Segment Start: MATERIALS PROVIDED

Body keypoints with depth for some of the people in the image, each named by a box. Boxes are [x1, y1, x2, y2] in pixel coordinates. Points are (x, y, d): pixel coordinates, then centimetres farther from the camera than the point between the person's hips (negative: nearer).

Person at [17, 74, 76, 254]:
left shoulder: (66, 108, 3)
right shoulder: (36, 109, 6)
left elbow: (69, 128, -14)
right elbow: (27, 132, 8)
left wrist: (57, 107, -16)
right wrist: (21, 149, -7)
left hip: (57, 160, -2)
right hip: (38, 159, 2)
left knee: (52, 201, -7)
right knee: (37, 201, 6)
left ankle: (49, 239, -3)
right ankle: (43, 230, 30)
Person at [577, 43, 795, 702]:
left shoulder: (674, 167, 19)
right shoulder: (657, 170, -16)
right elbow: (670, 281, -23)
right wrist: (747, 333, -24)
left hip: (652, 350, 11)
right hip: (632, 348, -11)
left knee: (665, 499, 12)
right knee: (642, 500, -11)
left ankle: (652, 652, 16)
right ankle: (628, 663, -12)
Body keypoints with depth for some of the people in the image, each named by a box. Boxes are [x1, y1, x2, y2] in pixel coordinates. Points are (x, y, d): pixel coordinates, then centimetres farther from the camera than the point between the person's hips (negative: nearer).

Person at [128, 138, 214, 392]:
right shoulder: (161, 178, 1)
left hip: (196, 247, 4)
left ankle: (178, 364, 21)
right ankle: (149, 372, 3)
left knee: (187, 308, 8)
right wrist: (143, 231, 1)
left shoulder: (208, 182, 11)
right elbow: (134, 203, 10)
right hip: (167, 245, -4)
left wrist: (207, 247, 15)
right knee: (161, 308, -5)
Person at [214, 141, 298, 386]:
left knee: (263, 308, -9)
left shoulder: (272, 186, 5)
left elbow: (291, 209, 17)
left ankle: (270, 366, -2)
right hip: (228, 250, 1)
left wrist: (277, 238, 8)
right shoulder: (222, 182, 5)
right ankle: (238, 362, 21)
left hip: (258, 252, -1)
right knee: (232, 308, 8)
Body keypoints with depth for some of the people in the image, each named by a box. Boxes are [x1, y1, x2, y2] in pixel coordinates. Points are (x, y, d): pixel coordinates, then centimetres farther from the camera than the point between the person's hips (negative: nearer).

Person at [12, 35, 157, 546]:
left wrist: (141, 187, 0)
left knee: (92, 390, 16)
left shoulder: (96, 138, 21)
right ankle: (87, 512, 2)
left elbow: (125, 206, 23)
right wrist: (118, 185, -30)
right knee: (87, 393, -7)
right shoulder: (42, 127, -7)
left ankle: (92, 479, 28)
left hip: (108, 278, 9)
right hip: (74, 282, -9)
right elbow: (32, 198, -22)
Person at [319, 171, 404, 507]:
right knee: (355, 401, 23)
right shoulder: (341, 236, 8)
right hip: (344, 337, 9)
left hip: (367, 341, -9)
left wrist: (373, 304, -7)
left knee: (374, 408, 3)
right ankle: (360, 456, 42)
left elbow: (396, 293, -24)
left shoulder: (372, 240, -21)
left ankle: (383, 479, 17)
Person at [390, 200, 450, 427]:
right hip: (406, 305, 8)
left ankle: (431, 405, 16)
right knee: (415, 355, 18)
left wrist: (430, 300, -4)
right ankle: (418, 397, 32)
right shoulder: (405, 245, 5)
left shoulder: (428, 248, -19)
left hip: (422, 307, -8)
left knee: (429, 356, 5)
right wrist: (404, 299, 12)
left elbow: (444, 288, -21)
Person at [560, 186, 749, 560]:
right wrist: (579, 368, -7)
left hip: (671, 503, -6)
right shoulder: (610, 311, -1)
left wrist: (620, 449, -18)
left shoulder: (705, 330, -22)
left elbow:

Segment End: MATERIALS PROVIDED

YOUR OBJECTIVE: Output the records above, each one exactly, with none left out.

EXPECTED OUTPUT:
Body keypoints with depth for some of the people in the image, each named by a box. Boxes are [x1, y1, x2, y2] in pixel coordinates. Points are (x, y, d): pixel coordinates, then centimetres farther from the camera than the point between the person's hips (negative: nearer).

Person at [17, 74, 76, 254]:
left shoulder: (66, 108, 3)
right shoulder: (36, 109, 6)
left elbow: (69, 128, -14)
right elbow: (27, 132, 8)
left wrist: (57, 107, -16)
right wrist: (21, 149, -7)
left hip: (57, 160, -2)
right hip: (38, 159, 2)
left knee: (52, 201, -7)
right knee: (37, 201, 6)
left ankle: (49, 239, -3)
right ankle: (43, 230, 30)
Person at [577, 43, 795, 702]:
left shoulder: (674, 167, 19)
right shoulder: (657, 170, -16)
right elbow: (670, 281, -23)
right wrist: (747, 333, -24)
left hip: (652, 350, 11)
right hip: (632, 348, -11)
left knee: (665, 499, 12)
right knee: (642, 500, -11)
left ankle: (652, 652, 16)
right ankle: (628, 663, -12)
Body keypoints with depth for some of the people in the image, each named by a box. Boxes are [x1, y1, x2, y2] in pixel coordinates. Points are (x, y, d): pixel coordinates, then centimetres farther from the camera than the point between the person's hips (negative: nearer).

Person at [128, 138, 214, 392]:
right shoulder: (161, 178, 1)
left hip: (196, 247, 4)
left ankle: (178, 364, 21)
right ankle: (149, 372, 3)
left knee: (187, 308, 8)
right wrist: (143, 231, 1)
left shoulder: (208, 182, 11)
right elbow: (134, 203, 10)
right hip: (167, 245, -4)
left wrist: (207, 247, 15)
right knee: (161, 308, -5)
Person at [214, 141, 298, 386]:
left knee: (263, 308, -9)
left shoulder: (272, 186, 5)
left elbow: (291, 209, 17)
left ankle: (270, 366, -2)
right hip: (228, 250, 1)
left wrist: (277, 238, 8)
right shoulder: (222, 182, 5)
right ankle: (238, 362, 21)
left hip: (258, 252, -1)
right knee: (232, 308, 8)
Body keypoints with depth for some of the people in the image, each named by a box. Boxes are [x1, y1, x2, y2] in pixel coordinates. Points are (x, y, d): pixel coordinates, then centimetres farther from the camera than the point between the person's hips (negative: nearer).

Person at [12, 35, 157, 546]:
left wrist: (141, 187, 0)
left knee: (92, 390, 16)
left shoulder: (96, 138, 21)
right ankle: (87, 512, 2)
left elbow: (125, 206, 23)
right wrist: (118, 185, -30)
right knee: (87, 393, -7)
right shoulder: (42, 127, -7)
left ankle: (92, 479, 28)
left hip: (108, 278, 9)
right hip: (74, 282, -9)
right elbow: (32, 198, -22)
Person at [319, 171, 404, 507]:
right knee: (355, 401, 23)
right shoulder: (341, 236, 8)
right hip: (344, 337, 9)
left hip: (367, 341, -9)
left wrist: (373, 304, -7)
left knee: (374, 408, 3)
right ankle: (360, 456, 42)
left elbow: (396, 293, -24)
left shoulder: (372, 240, -21)
left ankle: (383, 479, 17)
Person at [390, 200, 450, 427]:
right hip: (406, 305, 8)
left ankle: (431, 405, 16)
right knee: (415, 355, 18)
left wrist: (430, 300, -4)
right ankle: (418, 397, 32)
right shoulder: (405, 245, 5)
left shoulder: (428, 248, -19)
left hip: (422, 307, -8)
left knee: (429, 356, 5)
right wrist: (404, 299, 12)
left elbow: (444, 288, -21)
Person at [560, 186, 749, 560]:
right wrist: (579, 368, -7)
left hip: (671, 503, -6)
right shoulder: (610, 311, -1)
left wrist: (620, 449, -18)
left shoulder: (705, 330, -22)
left elbow:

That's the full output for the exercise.